**** Data for review

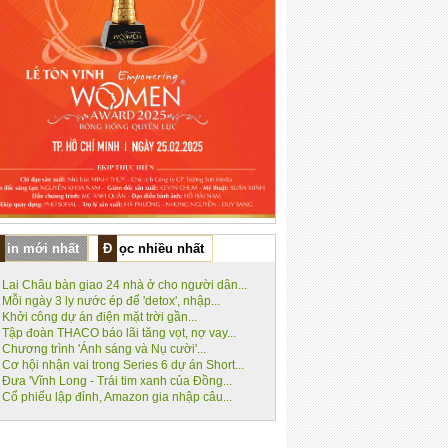
Tin mới nhất
Đọc nhiều nhất
Lai Châu bàn giao 24 nhà ở cho người dân...
Mỗi ngày 3 ly nước ép để 'detox', nhập...
Khởi công dự án điện mặt trời gần...
Tập đoàn THACO báo lãi tăng vọt, nợ vay...
Chương trình 'Ánh sáng và Nụ cười'...
Cơ hội nhận vai trong Series 6 dự án Short...
Đưa 'Vĩnh Long - Trái tim xanh của Đồng...
Cổ phiếu lập đỉnh, Amazon gia nhập câu...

********

> **What the exercise asks**: Write out the entries above verbatim; the pictures do not belong in your copy.

> **Solution**:
Tin mới nhất
Đọc nhiều nhất
Lai Châu bàn giao 24 nhà ở cho người dân...
Mỗi ngày 3 ly nước ép để 'detox', nhập...
Khởi công dự án điện mặt trời gần...
Tập đoàn THACO báo lãi tăng vọt, nợ vay...
Chương trình 'Ánh sáng và Nụ cười'...
Cơ hội nhận vai trong Series 6 dự án Short...
Đưa 'Vĩnh Long - Trái tim xanh của Đồng...
Cổ phiếu lập đỉnh, Amazon gia nhập câu...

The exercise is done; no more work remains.